Friday, August 9, 2019

From the Patient

It's interesting to me that finding information about Frontotemporal Dementia (FTD) directly from the patients who have it is hard to find. Part of this might be because a lot with this diagnosis suffer with word problems making communication more difficult, or they are in denial that something is seriously wrong. Who would want to admit that their brain was failing them? I'm sure very few of us would raise our hands! There is also a condition called anosognosia in which the patient lacks an awareness or insight that there is a problem at all.

My husband is in denial quite often about his condition. He tries to "cover" things a lot, speaking in circles or using generalizations to answer a question or confront a problem. He will very, very rarely admit that he has forgotten, got confused, or can't work something out in his head. Today we had a discussion about his anxiety and agitation issues. He told me that he feels that he lives in his own world where his brain tells him things that do not fit with my world. He said it is getting more and more difficult to bring the two together. The things his shrinking brain tell him are false a lot of the time, and he of course feels that they are true. This has to be tremendously hard to deal with mentally.
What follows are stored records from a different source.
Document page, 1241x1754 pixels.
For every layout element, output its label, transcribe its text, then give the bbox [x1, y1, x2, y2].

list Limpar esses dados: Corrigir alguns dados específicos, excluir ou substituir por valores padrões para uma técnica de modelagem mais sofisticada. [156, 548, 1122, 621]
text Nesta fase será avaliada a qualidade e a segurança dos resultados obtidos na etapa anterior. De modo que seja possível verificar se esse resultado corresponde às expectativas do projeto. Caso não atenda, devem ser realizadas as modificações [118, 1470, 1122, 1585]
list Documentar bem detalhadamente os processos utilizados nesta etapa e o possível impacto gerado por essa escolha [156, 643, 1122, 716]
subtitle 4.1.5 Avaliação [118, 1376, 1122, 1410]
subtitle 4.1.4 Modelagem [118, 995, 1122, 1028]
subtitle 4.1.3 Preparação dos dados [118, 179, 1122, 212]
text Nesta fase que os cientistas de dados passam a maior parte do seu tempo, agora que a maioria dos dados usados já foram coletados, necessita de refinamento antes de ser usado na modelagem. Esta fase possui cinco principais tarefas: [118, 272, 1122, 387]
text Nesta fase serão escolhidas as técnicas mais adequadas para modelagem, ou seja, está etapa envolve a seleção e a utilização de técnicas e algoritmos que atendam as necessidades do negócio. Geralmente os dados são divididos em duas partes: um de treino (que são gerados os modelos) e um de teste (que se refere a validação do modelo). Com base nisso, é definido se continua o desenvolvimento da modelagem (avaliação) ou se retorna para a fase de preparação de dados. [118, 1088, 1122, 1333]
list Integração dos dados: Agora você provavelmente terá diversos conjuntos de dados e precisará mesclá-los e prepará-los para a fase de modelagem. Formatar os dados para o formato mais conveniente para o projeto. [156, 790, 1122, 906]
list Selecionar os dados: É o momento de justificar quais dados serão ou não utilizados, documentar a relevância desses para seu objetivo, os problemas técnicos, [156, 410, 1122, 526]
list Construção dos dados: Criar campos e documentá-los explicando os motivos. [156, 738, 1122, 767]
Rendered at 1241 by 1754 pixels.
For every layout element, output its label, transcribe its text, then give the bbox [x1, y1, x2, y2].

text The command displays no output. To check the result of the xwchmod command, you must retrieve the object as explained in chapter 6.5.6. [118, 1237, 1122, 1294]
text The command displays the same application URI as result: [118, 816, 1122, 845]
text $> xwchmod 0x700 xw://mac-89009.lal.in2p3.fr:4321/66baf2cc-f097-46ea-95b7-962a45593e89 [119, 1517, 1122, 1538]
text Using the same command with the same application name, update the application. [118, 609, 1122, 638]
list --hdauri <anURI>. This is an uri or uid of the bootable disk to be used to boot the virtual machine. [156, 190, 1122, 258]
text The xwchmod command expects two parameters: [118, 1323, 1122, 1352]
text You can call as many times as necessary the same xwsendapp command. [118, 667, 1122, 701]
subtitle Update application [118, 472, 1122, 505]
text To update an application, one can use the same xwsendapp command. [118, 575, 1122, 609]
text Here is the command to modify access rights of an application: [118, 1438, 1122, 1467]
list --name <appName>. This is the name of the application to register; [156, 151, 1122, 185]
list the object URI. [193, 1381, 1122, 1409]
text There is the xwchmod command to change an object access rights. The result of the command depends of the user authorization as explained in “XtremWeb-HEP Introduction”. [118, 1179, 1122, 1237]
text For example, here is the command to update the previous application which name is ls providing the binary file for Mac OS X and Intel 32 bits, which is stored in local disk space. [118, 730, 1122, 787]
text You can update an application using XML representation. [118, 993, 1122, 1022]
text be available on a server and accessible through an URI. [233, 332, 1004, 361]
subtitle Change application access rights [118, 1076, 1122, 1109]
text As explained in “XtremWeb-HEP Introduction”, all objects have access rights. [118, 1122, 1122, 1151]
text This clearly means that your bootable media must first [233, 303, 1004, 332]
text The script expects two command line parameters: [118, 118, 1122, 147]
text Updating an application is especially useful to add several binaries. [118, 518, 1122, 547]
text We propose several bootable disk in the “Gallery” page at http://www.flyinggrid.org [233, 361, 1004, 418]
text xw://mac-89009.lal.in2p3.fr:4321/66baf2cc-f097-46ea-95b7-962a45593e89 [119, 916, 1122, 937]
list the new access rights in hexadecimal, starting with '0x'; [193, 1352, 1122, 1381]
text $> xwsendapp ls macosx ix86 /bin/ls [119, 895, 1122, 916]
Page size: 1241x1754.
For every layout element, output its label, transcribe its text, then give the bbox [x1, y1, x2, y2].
I think this is a big part of the reason he feels the anxiety and stress... stuck somewhere between "normal" brain and "dementia" brain and never being fully in one of them.

I also asked my husband if he felt that he got enough love and affection. He seemed puzzled and said that he doesn't really know what that means anymore. He was having a hard time explaining, but from what I understood it seems that the human need for intimacy and affection is gone, meaning he doesn't need an expression of love any more. With this, of course, it means that he does not show affection to those that he loves. This has been going on for at least a few years. I told him a few months ago that when this life is all said and done, that I needed more love in Heaven because I didn't get enough in this life.

The other thing we discussed today was why he follows me around. He does this often and from what I understand, so do many FTD patients with their spouse or caregivers. Having never fully understood why, I asked him today since he seemed to be willing to talk more candidly. He told me that it's because he never feels safe. I guess, sort of like a child will follow a parent around, he follows me around to feel more secure and safe. This makes sense even if it is hard to deal with sometimes!